EDITOR’S NOTE:
A renowned branding and tone-of-voice specialist, Vikki Ross has been writing Copy for major global brands for 24 years. She’s a Copywriting teacher, judge, mentor, and in 2017, Creative Equals named her one of the top 30 female creative leaders. In 2019, Women in Marketing gave Vikki a Special Award for Outstanding Contribution to Marketing (Agency).
Through her #copywritersunite and #CopySafari hashtags and her @copynights meetups, Vikki has done more to empower Copywriters and champion Copywriting than just about any other person in our discipline.
I’m honored to have her kick off the VeryGoodCopy Micro-Interview series.
In only 443 words, Vikki shares:
How to cure Copywriter’s block…
Her no-BS advice for becoming a successful Copywriter…
Her biggest professional failure — and the invaluable Copywriting lesson it taught her…
And much more…
Thank you, Vikki.
Let’s get started:
1) “What is your typical writing routine?”
I have two. One is when everything's going right and I just write. The words will wake me up very early in the morning and I'll finish a job by lunch.
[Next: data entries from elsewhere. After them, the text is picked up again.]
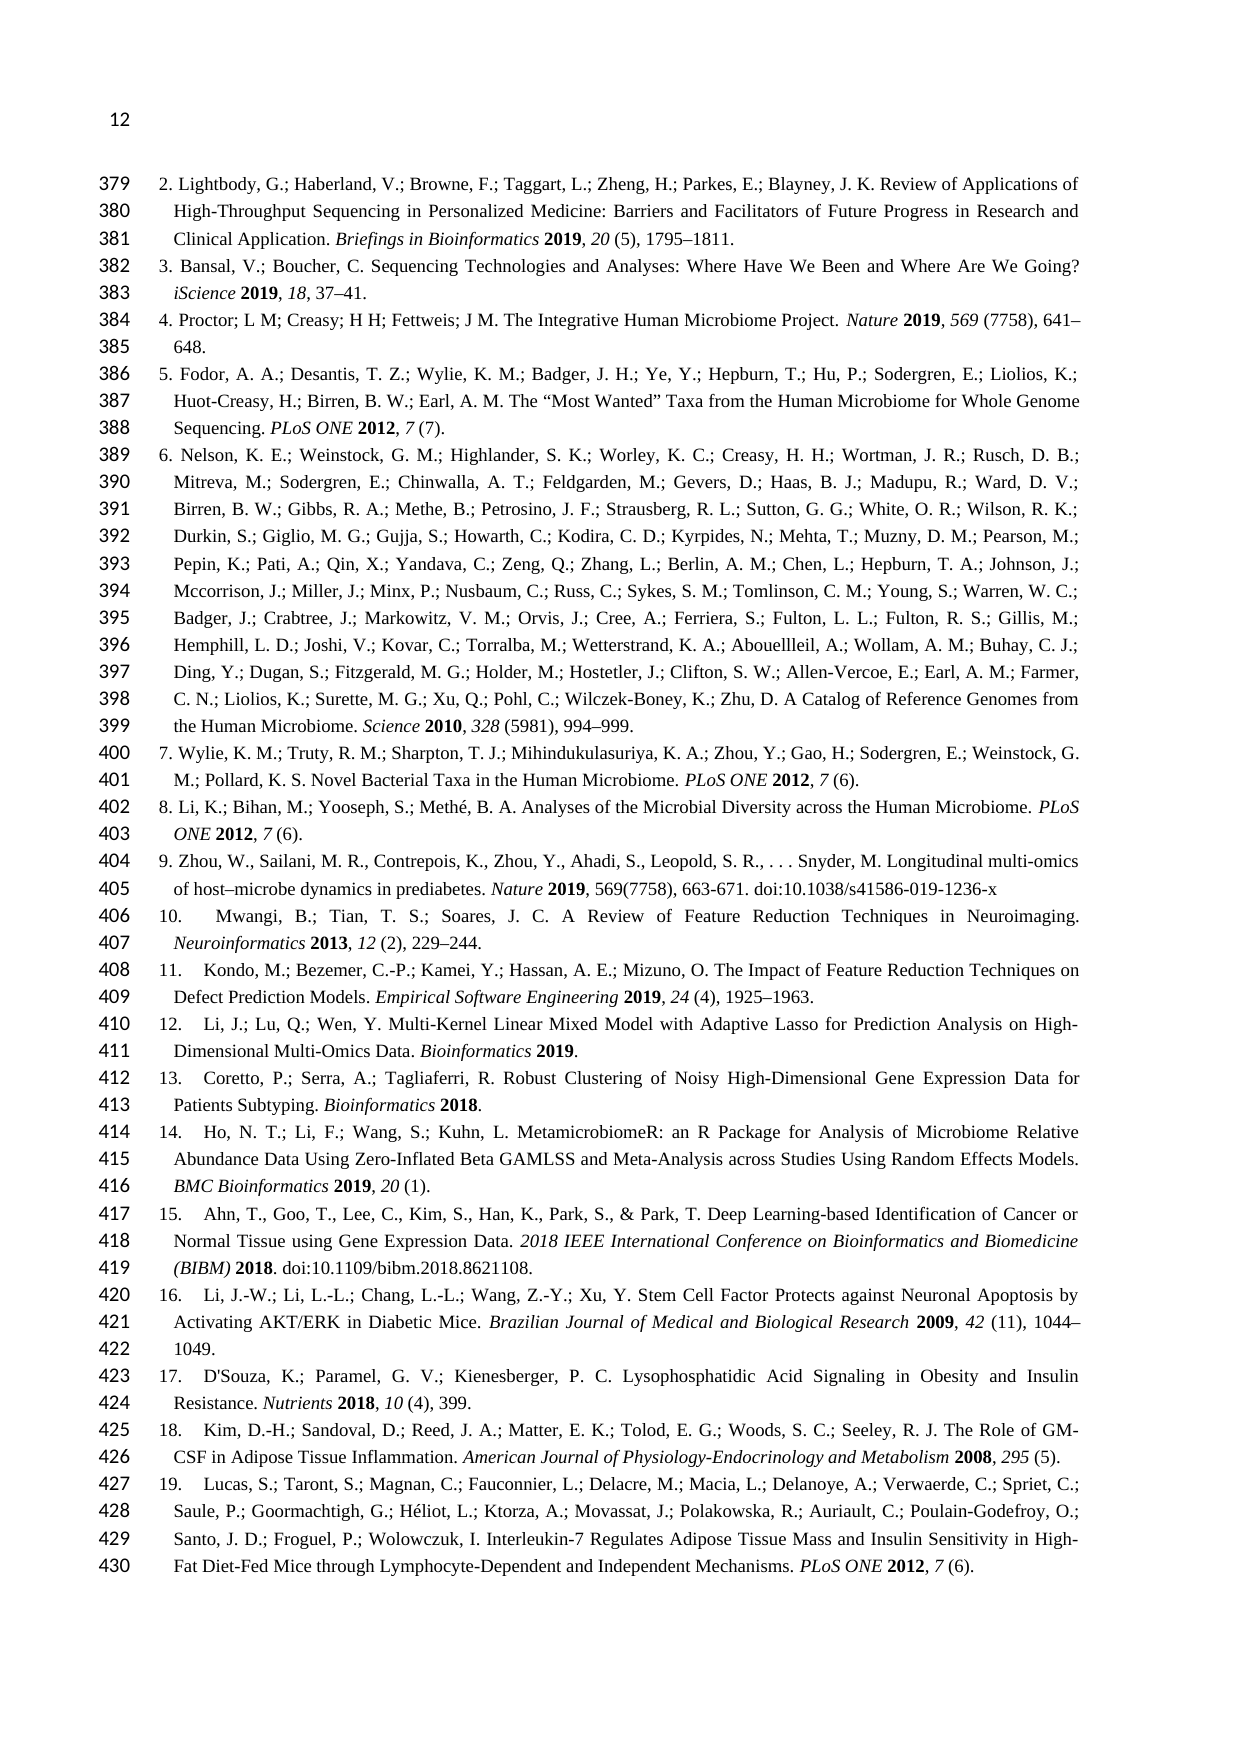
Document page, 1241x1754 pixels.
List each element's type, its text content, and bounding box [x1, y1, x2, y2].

list Bansal, V.; Boucher, C. Sequencing Technologies and Analyses: Where Have We Been and Where Are We Going? iScience 2019, 18, 37–41. [159, 249, 1081, 303]
list Li, J.; Lu, Q.; Wen, Y. Multi-Kernel Linear Mixed Model with Adaptive Lasso for Prediction Analysis on High-Dimensional Multi-Omics Data. Bioinformatics 2019. [159, 1007, 1081, 1061]
list Ahn, T., Goo, T., Lee, C., Kim, S., Han, K., Park, S., & Park, T. Deep Learning-based Identification of Cancer or Normal Tissue using Gene Expression Data. 2018 IEEE International Conference on Bioinformatics and Biomedicine (BIBM) 2018. doi:10.1109/bibm.2018.8621108. [159, 1197, 1081, 1278]
list Kim, D.-H.; Sandoval, D.; Reed, J. A.; Matter, E. K.; Tolod, E. G.; Woods, S. C.; Seeley, R. J. The Role of GM-CSF in Adipose Tissue Inflammation. American Journal of Physiology-Endocrinology and Metabolism 2008, 295 (5). [159, 1413, 1081, 1468]
list Proctor; L M; Creasy; H H; Fettweis; J M. The Integrative Human Microbiome Project. Nature 2019, 569 (7758), 641–648. [159, 303, 1081, 357]
list Fodor, A. A.; Desantis, T. Z.; Wylie, K. M.; Badger, J. H.; Ye, Y.; Hepburn, T.; Hu, P.; Sodergren, E.; Liolios, K.; Huot-Creasy, H.; Birren, B. W.; Earl, A. M. The “Most Wanted” Taxa from the Human Microbiome for Whole Genome Sequencing. PLoS ONE 2012, 7 (7). [159, 357, 1081, 438]
list Coretto, P.; Serra, A.; Tagliaferri, R. Robust Clustering of Noisy High-Dimensional Gene Expression Data for Patients Subtyping. Bioinformatics 2018. [159, 1061, 1081, 1116]
list Lightbody, G.; Haberland, V.; Browne, F.; Taggart, L.; Zheng, H.; Parkes, E.; Blayney, J. K. Review of Applications of High-Throughput Sequencing in Personalized Medicine: Barriers and Facilitators of Future Progress in Research and Clinical Application. Briefings in Bioinformatics 2019, 20 (5), 1795–1811. [159, 168, 1081, 249]
list D'Souza, K.; Paramel, G. V.; Kienesberger, P. C. Lysophosphatidic Acid Signaling in Obesity and Insulin Resistance. Nutrients 2018, 10 (4), 399. [159, 1359, 1081, 1413]
list Kondo, M.; Bezemer, C.-P.; Kamei, Y.; Hassan, A. E.; Mizuno, O. The Impact of Feature Reduction Techniques on Defect Prediction Models. Empirical Software Engineering 2019, 24 (4), 1925–1963. [159, 953, 1081, 1007]
list Ho, N. T.; Li, F.; Wang, S.; Kuhn, L. MetamicrobiomeR: an R Package for Analysis of Microbiome Relative Abundance Data Using Zero-Inflated Beta GAMLSS and Meta-Analysis across Studies Using Random Effects Models. BMC Bioinformatics 2019, 20 (1). [159, 1116, 1081, 1197]
list Wylie, K. M.; Truty, R. M.; Sharpton, T. J.; Mihindukulasuriya, K. A.; Zhou, Y.; Gao, H.; Sodergren, E.; Weinstock, G. M.; Pollard, K. S. Novel Bacterial Taxa in the Human Microbiome. PLoS ONE 2012, 7 (6). [159, 736, 1081, 791]
list Mwangi, B.; Tian, T. S.; Soares, J. C. A Review of Feature Reduction Techniques in Neuroimaging. Neuroinformatics 2013, 12 (2), 229–244. [159, 899, 1081, 953]
list Li, K.; Bihan, M.; Yooseph, S.; Methé, B. A. Analyses of the Microbial Diversity across the Human Microbiome. PLoS ONE 2012, 7 (6). [159, 791, 1081, 845]
list Zhou, W., Sailani, M. R., Contrepois, K., Zhou, Y., Ahadi, S., Leopold, S. R., . . . Snyder, M. Longitudinal multi-omics of host–microbe dynamics in prediabetes. Nature 2019, 569(7758), 663-671. doi:10.1038/s41586-019-1236-x [159, 845, 1081, 899]
list Lucas, S.; Taront, S.; Magnan, C.; Fauconnier, L.; Delacre, M.; Macia, L.; Delanoye, A.; Verwaerde, C.; Spriet, C.; Saule, P.; Goormachtigh, G.; Héliot, L.; Ktorza, A.; Movassat, J.; Polakowska, R.; Auriault, C.; Poulain-Godefroy, O.; Santo, J. D.; Froguel, P.; Wolowczuk, I. Interleukin-7 Regulates Adipose Tissue Mass and Insulin Sensitivity in High-Fat Diet-Fed Mice through Lymphocyte-Dependent and Independent Mechanisms. PLoS ONE 2012, 7 (6). [159, 1468, 1081, 1576]
list Nelson, K. E.; Weinstock, G. M.; Highlander, S. K.; Worley, K. C.; Creasy, H. H.; Wortman, J. R.; Rusch, D. B.; Mitreva, M.; Sodergren, E.; Chinwalla, A. T.; Feldgarden, M.; Gevers, D.; Haas, B. J.; Madupu, R.; Ward, D. V.; Birren, B. W.; Gibbs, R. A.; Methe, B.; Petrosino, J. F.; Strausberg, R. L.; Sutton, G. G.; White, O. R.; Wilson, R. K.; Durkin, S.; Giglio, M. G.; Gujja, S.; Howarth, C.; Kodira, C. D.; Kyrpides, N.; Mehta, T.; Muzny, D. M.; Pearson, M.; Pepin, K.; Pati, A.; Qin, X.; Yandava, C.; Zeng, Q.; Zhang, L.; Berlin, A. M.; Chen, L.; Hepburn, T. A.; Johnson, J.; Mccorrison, J.; Miller, J.; Minx, P.; Nusbaum, C.; Russ, C.; Sykes, S. M.; Tomlinson, C. M.; Young, S.; Warren, W. C.; Badger, J.; Crabtree, J.; Markowitz, V. M.; Orvis, J.; Cree, A.; Ferriera, S.; Fulton, L. L.; Fulton, R. S.; Gillis, M.; Hemphill, L. D.; Joshi, V.; Kovar, C.; Torralba, M.; Wetterstrand, K. A.; Abouellleil, A.; Wollam, A. M.; Buhay, C. J.; Ding, Y.; Dugan, S.; Fitzgerald, M. G.; Holder, M.; Hostetler, J.; Clifton, S. W.; Allen-Vercoe, E.; Earl, A. M.; Farmer, C. N.; Liolios, K.; Surette, M. G.; Xu, Q.; Pohl, C.; Wilczek-Boney, K.; Zhu, D. A Catalog of Reference Genomes from the Human Microbiome. Science 2010, 328 (5981), 994–999. [159, 438, 1081, 736]
list Li, J.-W.; Li, L.-L.; Chang, L.-L.; Wang, Z.-Y.; Xu, Y. Stem Cell Factor Protects against Neuronal Apoptosis by Activating AKT/ERK in Diabetic Mice. Brazilian Journal of Medical and Biological Research 2009, 42 (11), 1044–1049. [159, 1278, 1081, 1359]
The other one involves huffing and puffing at a blank page and wondering how on earth I got a job as a Copywriter. But then I remember I have tried and tested things I know will get me going, like a swipe file and hundreds of magazines that all remind me what words and sentences are. Going for a walk helps too — as soon as I step away from my laptop, I find the line I'm looking for.
The mind is amazing: load it with information and it'll do the work for you.
2) “What did your biggest professional failure teach you?”
It's not a huge failure but it's my biggest failure: I once presented a load of lines to a client thinking they'd be impressed with the quantity regardless of the quality. There were some shit lines in there but I thought that showing all of them looked good. It didn't. And it meant a shit line was chosen. It lived on the front cover of the client's mail order catalogue for six long months.
Moral of the story: only present work you want to run.
3) “What’s the #1 thing that has helped you shorten your craft’s learning curve?”
I haven't shortened any learning curve. There are no shortcuts. I am where I am because I work hard. I've always worked hard. People contact me all the time (like, every day) and ask me how they can become a successful Copywriter — I tell them to work hard and they disappear. It's not the answer they're looking for.
People think — hope — things happen overnight. They don't.
4) “What book has helped you the most over your career?”
Every book has helped me over my career because each one is full of words and if I don't have words readily available in my mind, I can't write. So I tell everyone to read anything and everything — gossip magazines, pizza menus, trashy books, doctor's surgery posters — it all helps to get the words going.
If you're after some book recommendations, here you are.
5) “And your parting piece of advice?”
Don’t forget to look up and around. We’re in the business of talking to people and they’re all over the place so tune in: listen to what they say and watch what they do.
Your phone doesn’t need your attention — the world does.